E2E Testing

Failure Taxonomy

Every e2e failure is exactly one of:

A. Flaky (test infrastructure issue)

Race conditions, timing-dependent assertions, stale selectors, missing waits
Symptom: passes on retry, fails intermittently

B. Outdated (test no longer matches implementation)

Test asserts old behavior that was intentionally changed; selectors reference removed elements
Symptom: consistent failure, app works correctly

C. Bug (implementation doesn't match spec)

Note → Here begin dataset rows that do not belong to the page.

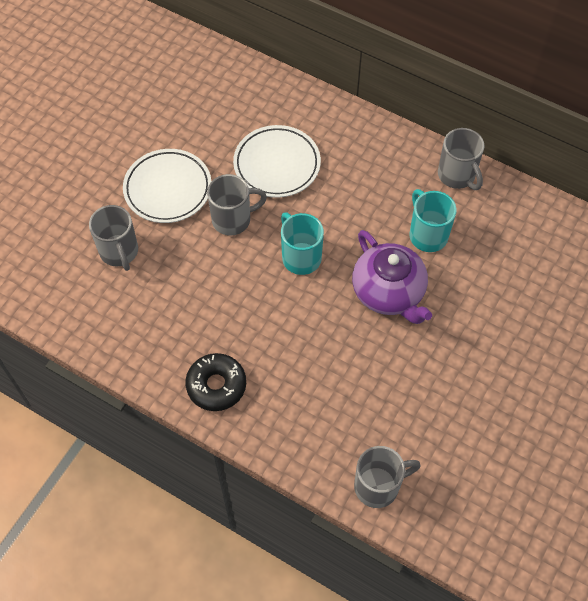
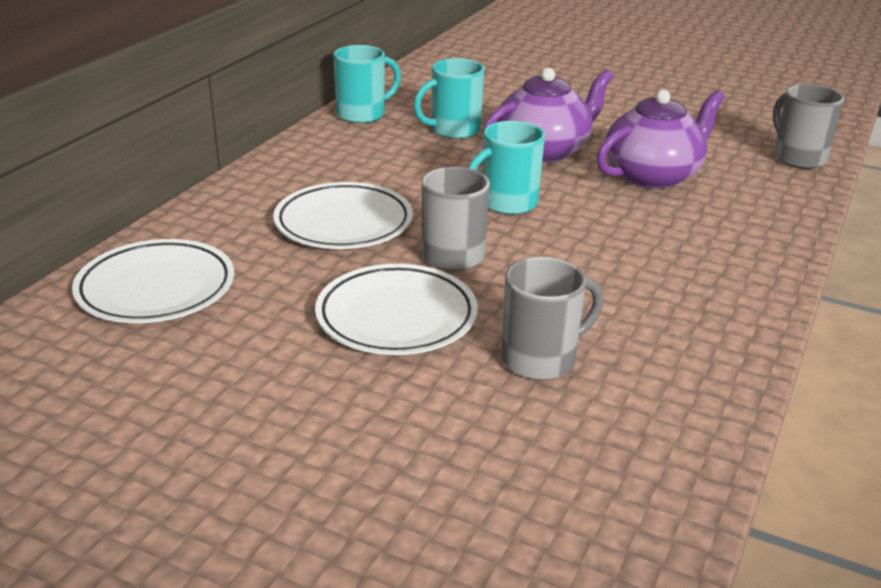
camera: 95 degrees left, 30 degrees down
black donut [185,353,246,411] -> none
grey mug [438,128,484,190] -> turquoise mug [333,45,401,123]
none -> white plate [72,239,234,323]
none -> purple teapot [597,90,725,189]

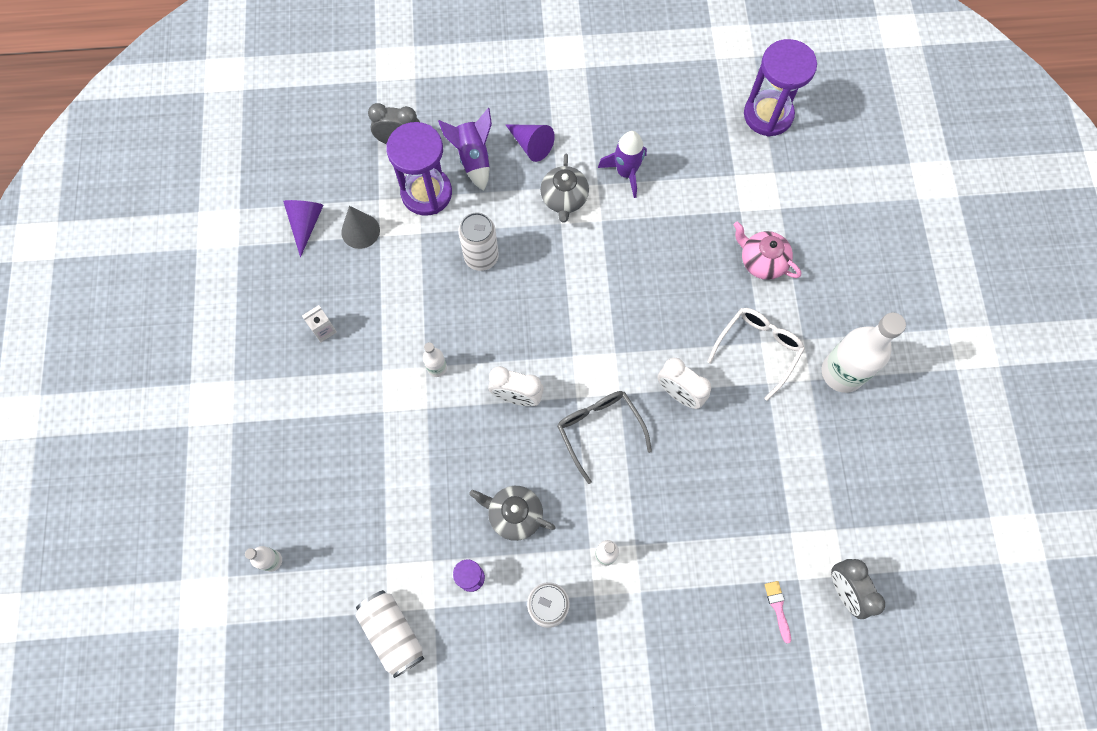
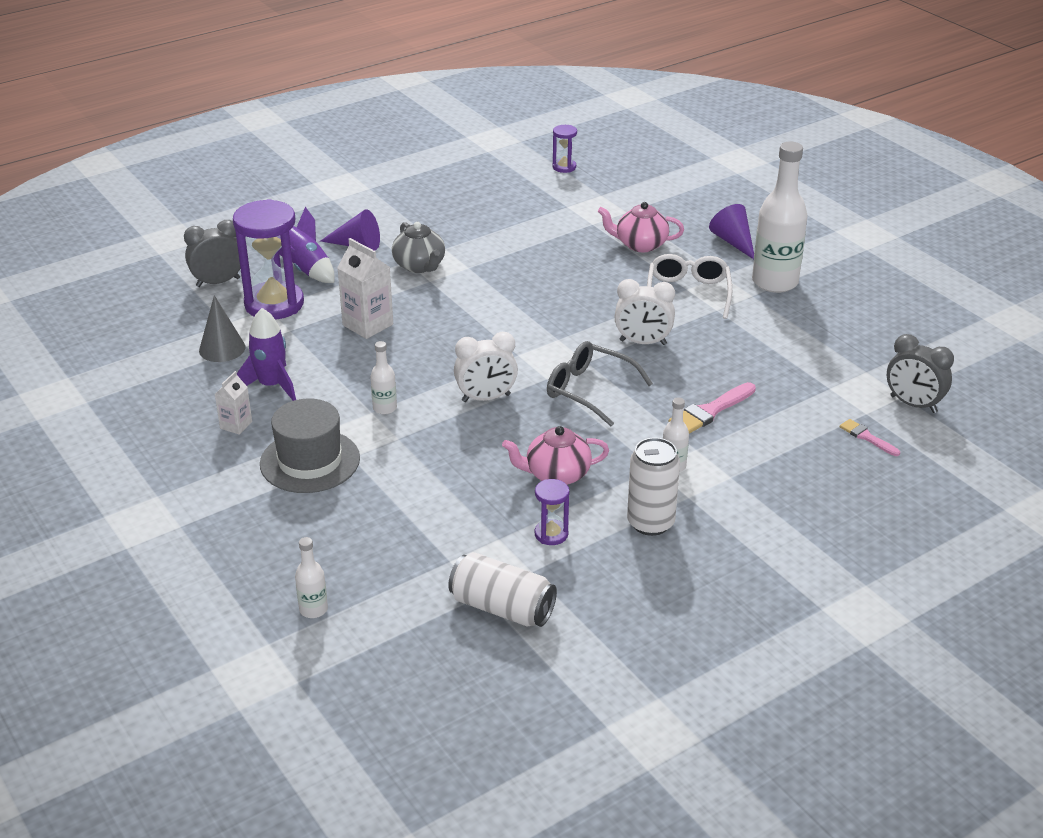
camera: 30 degrees left, 35 degrees down
purple cone [283,200,324,257] -> purple cone moved to [709,204,754,259]
white can [458,213,499,271] -> white carton [337,238,393,339]
grey teapot [469,486,556,541] -> pink teapot [502,426,609,485]
purple rocket [598,131,647,198] -> purple rocket moved to [237,308,296,401]
purple hourglass [744,39,817,137] -> purple hourglass [553,125,577,173], size x0.47
none -> grey hat [260,399,360,493]
none -> pink brush [669,382,756,434]

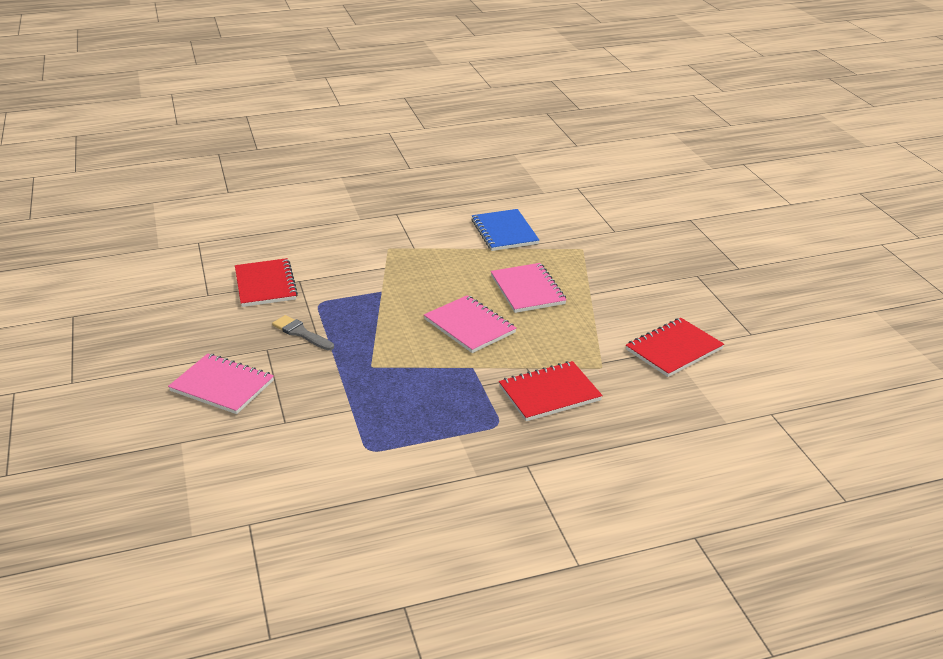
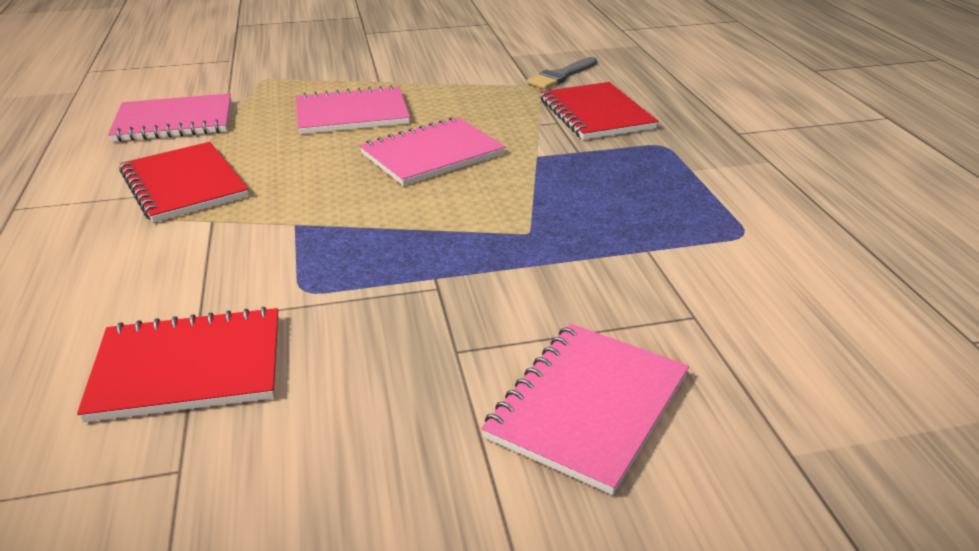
camera: 85 degrees left, 0 degrees up
grey brush [272,315,334,351] -> grey brush moved to [527,57,597,89]
blue notebook [471,209,539,251] -> pink notebook [108,93,231,142]
red notebook [626,318,724,377] -> red notebook moved to [119,142,249,223]

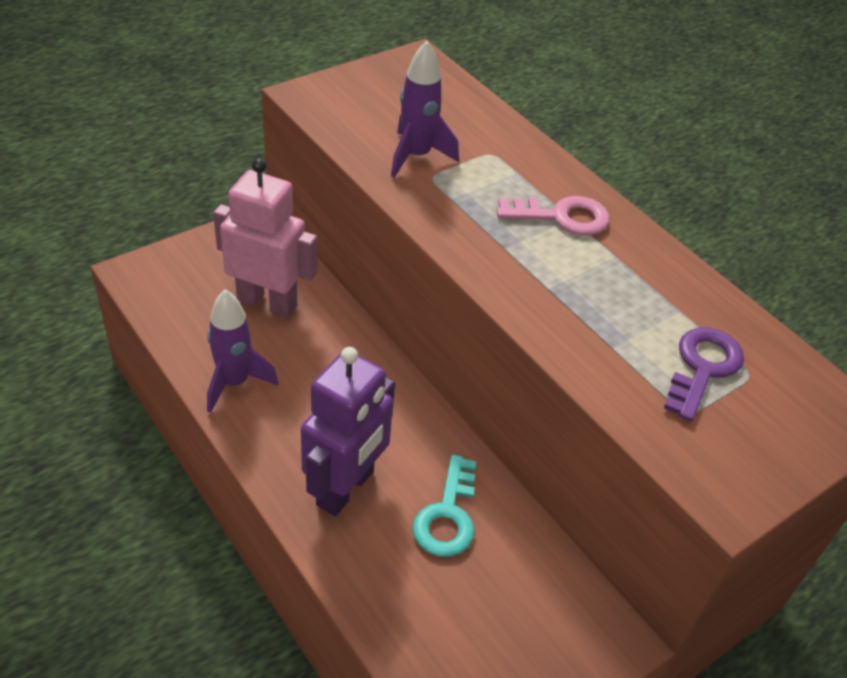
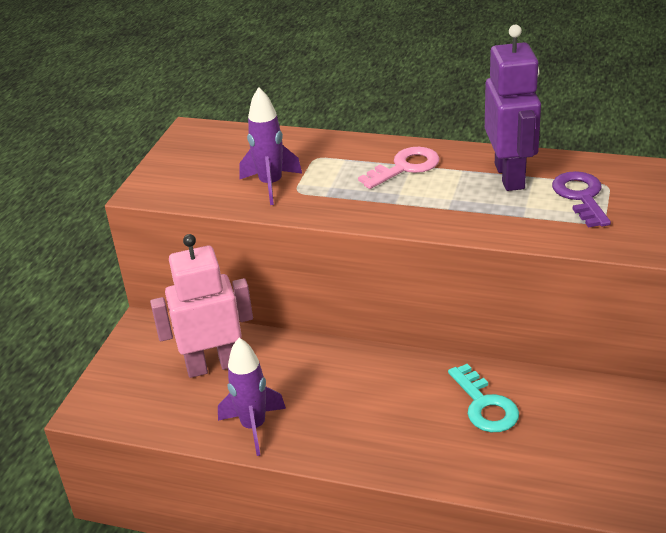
camera: 30 degrees left, 10 degrees down
purple robot [301,347,395,516] -> purple robot moved to [485,25,541,191]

Test correctly asserts spec'd behavior, code is wrong
Only classify as bug when a spec exists to validate against
If no spec exists, classify as "unverified failure" and report to the user

Fix Rules by Category

Flaky fixes:

Replace waitForTimeout with auto-waiting locators
Replace brittle CSS selectors with getByRole/getByLabel/getByTestId
Fix race conditions with expect() web-first assertions
Fix mock/route setup ordering (before navigation)
Never add arbitrary delays - fix the underlying wait
Never add retry loops around assertions - use the framework's built-in retry

Outdated fixes:

Update test assertions to match current (correct) behavior
Update selectors to match current DOM/API
Never change source code - the implementation is correct, the test is stale

Bug fixes:

Quote the spec section that defines expected behavior
Fix the source code to match the spec
Unit tests MUST exist before the fix is complete — write them first if missing (TDD)
Never change e2e assertions to match buggy code
Never change API contracts or interfaces without spec backing
If no spec exists, ask the user: bug or outdated test?

Source Code Boundary

E2e test fixes must not change application logic, API contracts, database schemas, or configuration defaults. The only exception: bug fixes where a spec explicitly defines the correct behavior and unit tests cover the fix.

Workflow

Step 1: Discover Test Infrastructure

Find e2e config: playwright.config.ts, vitest.config.ts, or project-specific setup
Read package.json for the canonical e2e command
Check if dev server or Tilt environment is required and running
Find spec files: *.spec.md, docs/*.spec.md - source of truth for bug decisions

Step 2: Run Tests

# Playwright
yarn playwright test --reporter=line

# Or project-specific
yarn test:e2e

Parse failures into:

Test	File	Error	Category
`login flow`	`auth.spec.ts:42`	timeout waiting for selector	TBD

Step 3: Categorize

For each failure: read the test file, read the source code it exercises, check for a corresponding spec file, assign category (flaky / outdated / bug / unverified).

Step 4: Fix by Category

Apply fixes in order: flaky first (unblocks other tests), then outdated, then bug.

Step 5: Re-run and Report

## E2E Results

**Run**: `yarn test:e2e` on <date>
**Result**: X/Y passed

### Fixed
- FLAKY: `auth.spec.ts:42` - replaced waitForTimeout with getByRole wait
- OUTDATED: `profile.spec.ts:88` - updated selector after header redesign
- BUG: `transfer.spec.ts:120` - fixed amount validation per SPEC.md#transfers

### Remaining Failures
- UNVERIFIED: `settings.spec.ts:55` - no spec, needs user decision

### Unit Tests Added
- `src/transfer.test.ts` - amount validation edge cases (covers BUG fix)

See testing-best-practices for async handling, flake classification, and preflight check patterns.